Ce sens aigu de la sécurité pour les trois installations de protonthérapie, qui ont toutes été développées au PSI, est le trait distinctif des collaborateurs du CPT. Mais cette année déjà, la quatrième installation sera mise en service. Il s’agit d’une nouvelle Gantry (Gantry 3): elle inaugure une nouvelle étape au PSI, car ce sera la première installation tirée du catalogue d’un prestataire commercial. Avec elle, tout devrait être beaucoup plus simple et fonctionner sur une simple pression de bouton. Mais pour l’équipe de Martin Grossmann, le défi par rapport à Gantry 3 s’est situé ailleurs: il a fallu relier le nouvel appareil d’irradiation avec l’accélérateur et adapter ce dernier en fonction.
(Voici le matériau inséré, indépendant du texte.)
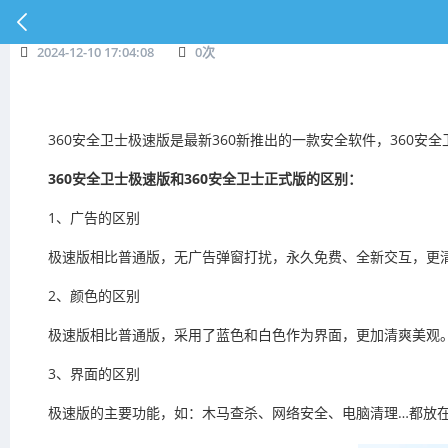
2024-12-10 17:04:08
0
次
360安全卫士极速版是最新360新推出的一款安全软件，360
360安全卫士极速版和360安全卫士正式版的区别：
1、广告的区别
极速版相比普通版，无广告弹窗打扰，永久免费、全新交互，更
2、颜色的区别
极速版相比普通版，采用了蓝色和白色作为界面，更加清爽美观
3、界面的区别
极速版的主要功能，如：木马查杀、网络安全、电脑清理…都放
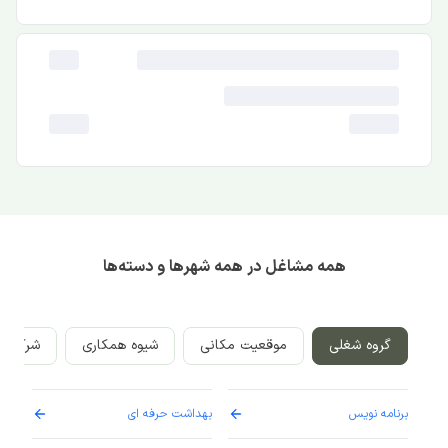
همه مشاغل در همه شهرها و دسته‌ها
گروه شغلی
موقعیت مکانی
شیوه همکاری
شرکت‌ه
برنامه نویس
بهداشت حرفه ای
پرست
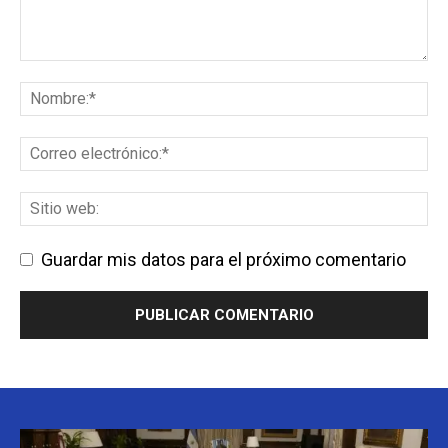
Guardar mis datos para el próximo comentario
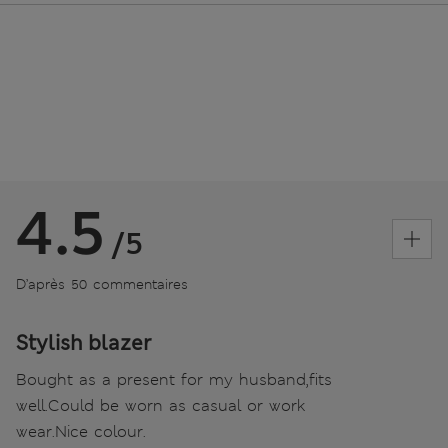
4.5
/5
D’après 50 commentaires
Stylish blazer
Bought as a present for my husband,fits
well.Could be worn as casual or work
wear.Nice colour.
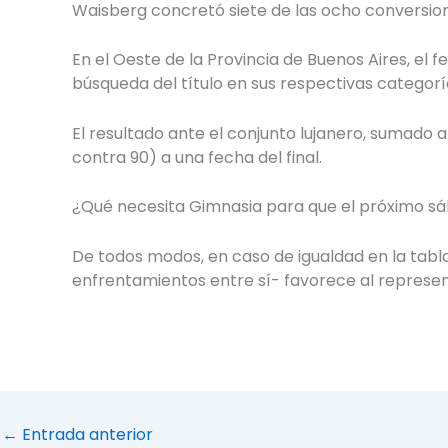
Waisberg concretó siete de las ocho conversione
En el Oeste de la Provincia de Buenos Aires, el 
búsqueda del título en sus respectivas categorí
El resultado ante el conjunto lujanero, sumado 
contra 90) a una fecha del final.
¿Qué necesita Gimnasia para que el próximo sáb
De todos modos, en caso de igualdad en la tabl
enfrentamientos entre sí- favorece al representa
←
Entrada anterior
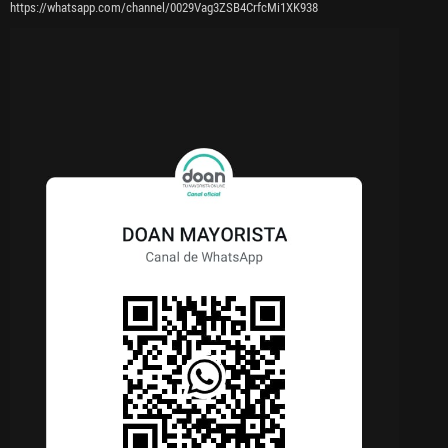
https://whatsapp.com/channel/0029Vag3ZSB4CrfcMi1XK938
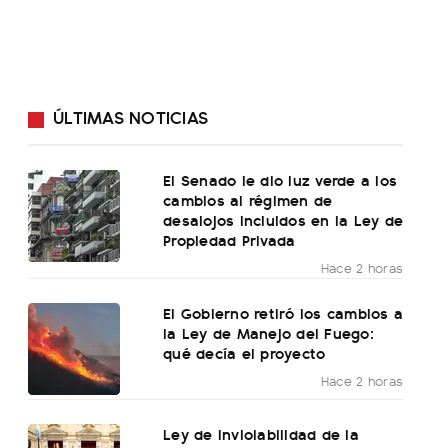
ÚLTIMAS NOTICIAS
El Senado le dio luz verde a los
cambios al régimen de
desalojos incluidos en la Ley de
Propiedad Privada
Hace 2 horas
El Gobierno retiró los cambios a
la Ley de Manejo del Fuego:
qué decía el proyecto
Hace 2 horas
Ley de Inviolabilidad de la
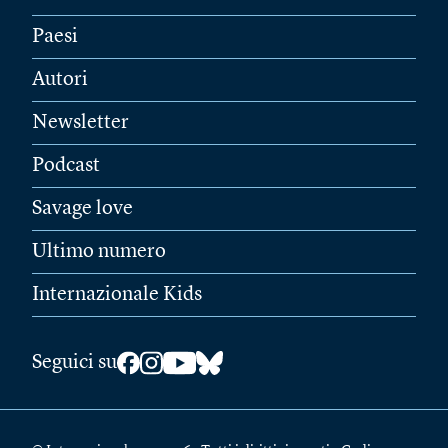
Paesi
Autori
Newsletter
Podcast
Savage love
Ultimo numero
Internazionale Kids
Seguici su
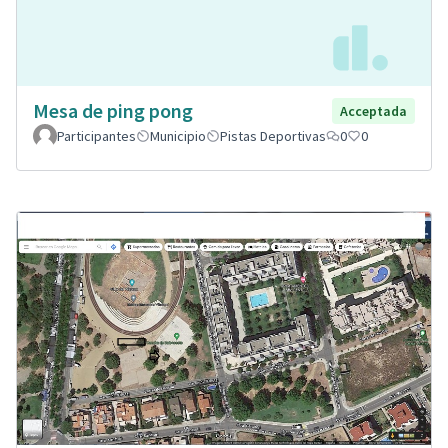
Mesa de ping pong
Acceptada
Participantes
Municipio
Pistas Deportivas
0
0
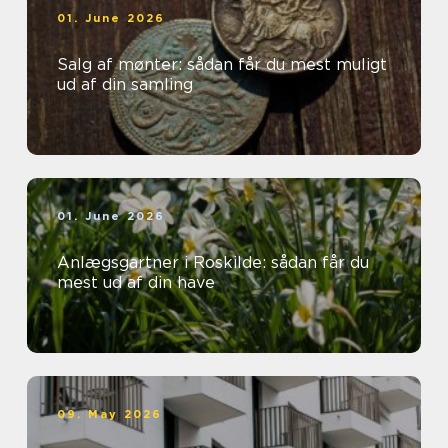
01. June 2026
Salg af mønter: sådan får du mest muligt
ud af din samling
01. June 2026
Anlægsgartner i Roskilde: sådan får du
mest ud af din have
09. May 2026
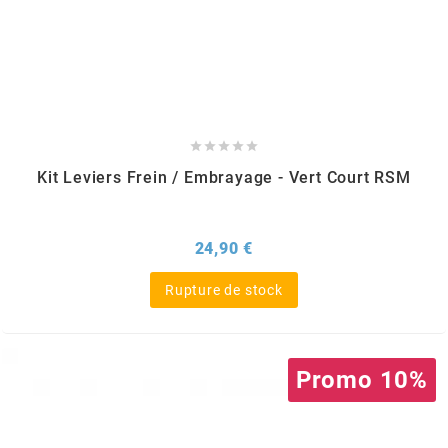
GLOBAL RACING OIL
GS27
GTR





Kit Leviers Frein / Embrayage - Vert Court RSM
GUILERA
GURTNER
Prix
24,90 €
Rupture de stock
h
HEIDENAU
Promo 10%
HEVIK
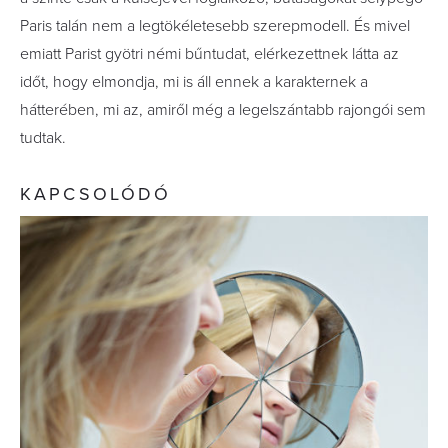
Paris talán nem a legtökéletesebb szerepmodell. És mivel
emiatt Parist gyötri némi bűntudat, elérkezettnek látta az
időt, hogy elmondja, mi is áll ennek a karakternek a
hátterében, mi az, amiről még a legelszántabb rajongói sem
tudtak.
KAPCSOLÓDÓ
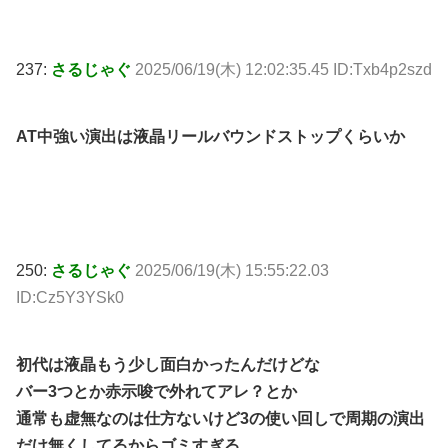
237:
さるじゃぐ
2025/06/19(木) 12:02:35.45 ID:Txb4p2szd
AT中強い演出は液晶リールバウンドストップくらいか
250:
さるじゃぐ
2025/06/19(木) 15:55:22.03
ID:Cz5Y3YSk0
初代は液晶もう少し面白かったんだけどな
バー3つとか赤示唆で外れてアレ？とか
通常も虚無なのは仕方ないけど3の使い回しで周期の演出
だけ無くしてるからゴミすぎる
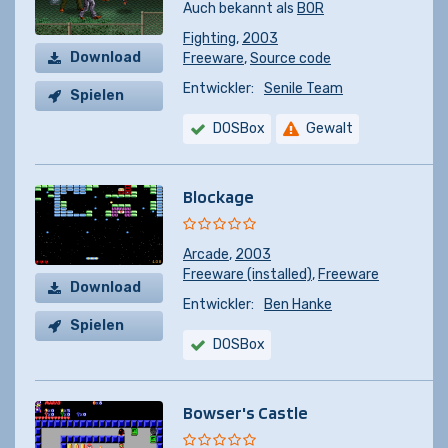
Auch bekannt als
BOR
Fighting
,
2003
Download
Freeware
,
Source code
Entwickler:
Senile Team
Spielen
DOSBox
Gewalt
Blockage
Arcade
,
2003
Freeware (installed)
,
Freeware
Download
Entwickler:
Ben Hanke
Spielen
DOSBox
Bowser's Castle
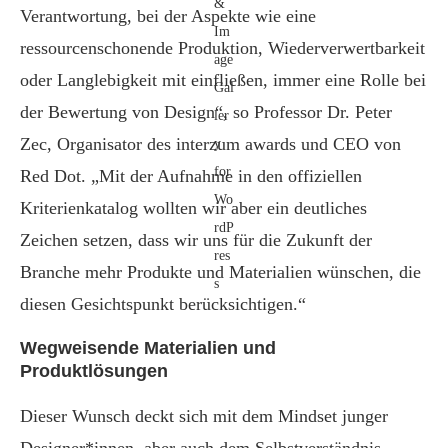
Verantwortung, bei der Aspekte wie eine
ressourcenschonende Produktion, Wiederverwertbarkeit
oder Langlebigkeit mit einfließen, immer eine Rolle bei
der Bewertung von Design“, so Professor Dr. Peter
Zec, Organisator des interzum awards und CEO von
Red Dot. „Mit der Aufnahme in den offiziellen
Kriterienkatalog wollten wir aber ein deutliches
Zeichen setzen, dass wir uns für die Zukunft der
Branche mehr Produkte und Materialien wünschen, die
diesen Gesichtspunkt berücksichtigen.“
Wegweisende Materialien und
Produktlösungen
Dieser Wunsch deckt sich mit dem Mindset junger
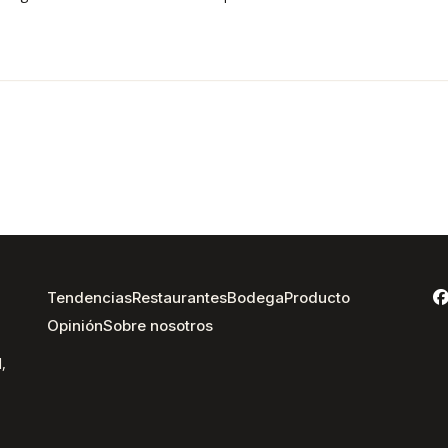
Tendencias
Restaurantes
Bodega
Producto
Opinión
Sobre nosotros
,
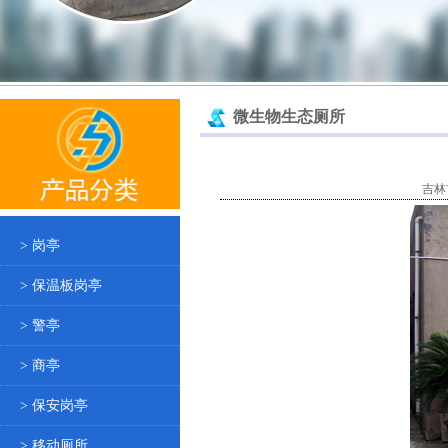
微生物生态厕所
吉林
> 岗亭
> 保温板岗亭
> 警亭
> 商亭
> 保安岗亭
> 移动厕所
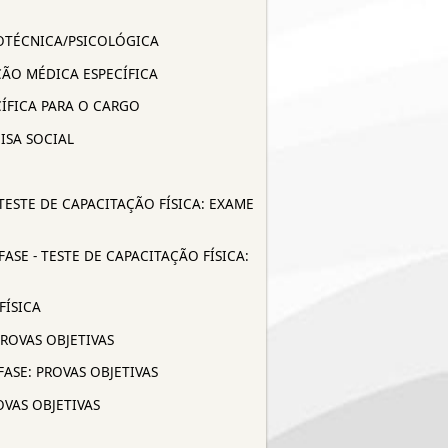
ICOTÉCNICA/PSICOLÓGICA
ÇÃO MÉDICA ESPECÍFICA
CÍFICA PARA O CARGO
ISA SOCIAL
TESTE DE CAPACITAÇÃO FÍSICA: EXAME
SE - TESTE DE CAPACITAÇÃO FÍSICA:
FÍSICA
PROVAS OBJETIVAS
ASE: PROVAS OBJETIVAS
OVAS OBJETIVAS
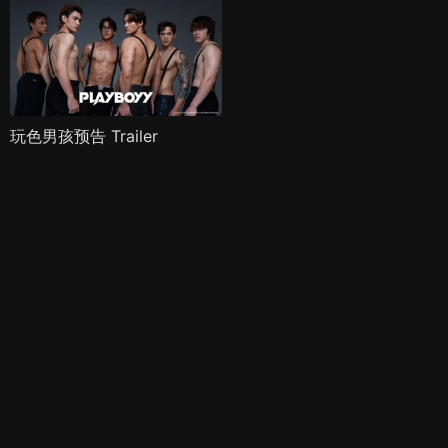
玩色男孩预告 Trailer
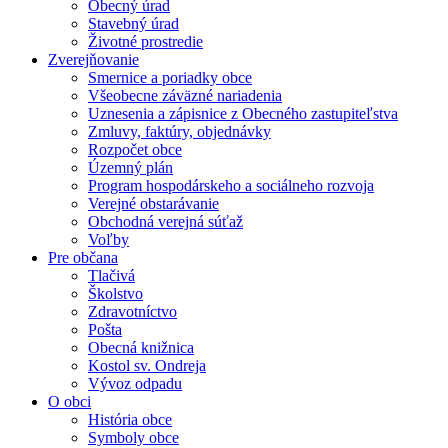
Obecný úrad
Stavebný úrad
Životné prostredie
Zverejňovanie
Smernice a poriadky obce
Všeobecne záväzné nariadenia
Uznesenia a zápisnice z Obecného zastupiteľstva
Zmluvy, faktúry, objednávky
Rozpočet obce
Územný plán
Program hospodárskeho a sociálneho rozvoja
Verejné obstarávanie
Obchodná verejná súťaž
Voľby
Pre občana
Tlačivá
Školstvo
Zdravotníctvo
Pošta
Obecná knižnica
Kostol sv. Ondreja
Vývoz odpadu
O obci
História obce
Symboly obce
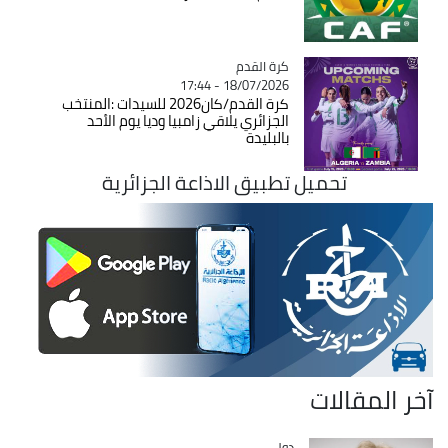
Catégorie
كرة القدم
18/07/2026 - 17:44
كرة القدم/كان2026 للسيدات :المنتخب
الجزائري يلاقي زامبيا وديا يوم الأحد
بالبليدة
تحميل تطبيق الاذاعة الجزائرية
آخر المقالات
دولي
Catégorie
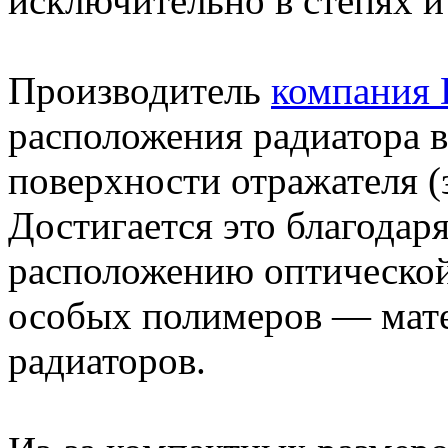
исключительно в степях и
Производитель
компания
расположения радиатора в
поверхности отражателя (з
Достигается это благодар
расположению оптической 
особых полимеров — мате
радиаторов.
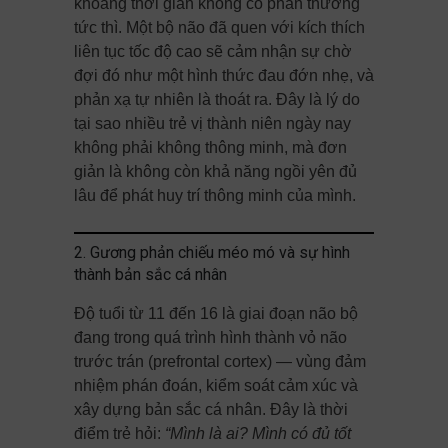
khoảng thời gian không có phần thưởng
tức thì. Một bộ não đã quen với kích thích
liên tục tốc độ cao sẽ cảm nhận sự chờ
đợi đó như một hình thức đau đớn nhẹ, và
phản xạ tự nhiên là thoát ra. Đây là lý do
tại sao nhiều trẻ vị thành niên ngày nay
không phải không thông minh, mà đơn
giản là không còn khả năng ngồi yên đủ
lâu để phát huy trí thông minh của mình.
2. Gương phản chiếu méo mó và sự hình
thành bản sắc cá nhân
Độ tuổi từ 11 đến 16 là giai đoạn não bộ
đang trong quá trình hình thành vỏ não
trước trán (prefrontal cortex) — vùng đảm
nhiệm phán đoán, kiểm soát cảm xúc và
xây dựng bản sắc cá nhân. Đây là thời
điểm trẻ hỏi:
“Mình là ai? Mình có đủ tốt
Comme le souligne le physicien, construire cette interface a nécessité une gros investissement de la part du PSI. La plus grande difficulté était liée à la différence de philosophie sur la maîtrise du faisceau, le contrôle de l’ensemble et le fonctionnement des systèmes de sécurité. Conformément aux normes, le fabricant avait intégré seulement deux systèmes de sécurité, alors que le PSI en a cinq. Les spécialistes ont donc dû trouver des voies pour arriver aussi à contrôler ces cinq systèmes de sécurité avec le nouvel appareil. A la fin de cette année, les premiers patients devraient pouvoir être traités à la Gantry 3. Les physiciens et les techniciens du CPT pourront alors se consacrer à d’autres défis.
Un engagement jusque dans la nuit
Leurs recherches portent notamment sur les possibilités de raccourcir la durée d’irradiation à l’installation Gantry 2 et de traiter les patients encore plus rapidement. Ils entendent atteindre cet objectif en déplaçant de manière continue le faisceau de protons à la surface de la tumeur, à la manière d’un stylo qui trace une ligne sur un papier. A l’heure actuelle, la tumeur est irradiée avec la technique Spot Scan comme si quelqu’un traçait de nombreux points côte à côte avec le stylo. Entre chaque point, le faisceau de protons est brièvement interrompu avant de passer au suivant. Cela prend du temps. Les premiers développements pour cette nouvelle technologie sont déjà terminés. L’étape suivante va consister à programmer et à tester les nouveaux systèmes de sécurité qu’elle nécessitera. Ces tâches et d’autres qui relèvent de la recherche, comme le calibrage et les mesures pour l’assurance qualité, se font surtout le soir et à la tombée de nuit. Car pour les collaborateurs du CPT, c’est à ce moment que la quête de nouveautés peut commencer. Une fois que tous les patients sont repartis.